3. So, MedPac. Its a real solution to the concern that a government system cannot control costs if its governance is tied to the political process. Its an honest policy fix, and am frankly impressed that Obama has been willing to make himself politically vulnerable by offering it up. But in terms of what the Snowes of the world fear -- this is part of it as well. A MedPac with authority to make changes to our health care system, when its independent and not tied to the political process, gives Americans little opportunity to shape our system as it desires. For something that is as personal and important as health care, and as broad in terms of sheer size (roughly 20% of the economy), its hard to swallow a system that gives Americans such as small voice.
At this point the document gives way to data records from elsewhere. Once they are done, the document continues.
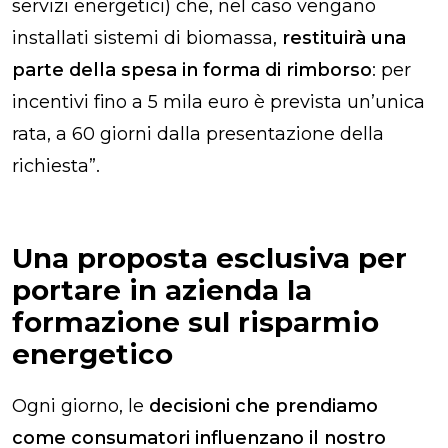
servizi energetici) che, nel caso vengano
installati sistemi di biomassa,
restituirà una
parte della spesa in forma di rimborso
: per
incentivi fino a 5 mila euro è prevista un’unica
rata, a 60 giorni dalla presentazione della
richiesta”.
Una proposta esclusiva per
portare in azienda la
formazione sul risparmio
energetico
Ogni giorno, le
decisioni che prendiamo
come consumatori influenzano il nostro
A heavily regulated system that forces insurance companies to compete on our terms-- quality and cost, not cherry-picking ability--gives people the ability to make their own health-care tradeoffs and allows for multiple paths of health system reform (market-driven fixes working together with policy improvement) when there are no real clear solutions to our problems. No question that its messier and more difficult, but it gives people more of a voice. Just like democracy itself. A benevolent dictatorship but has some clear advantages, but we choose to give people a voice in choosing our path-- even when that choice was re-electing Bush-- because in the long-run the voices of all Americans are smarter than a benevolent dictatorship. An independent, unelected MedPac is just like a benevolent dictactorship. Health care isn't some esoteric issue like fiscal policy. Its core to everyone's life, and Americans want and deserve a say in their health care tradeoffs.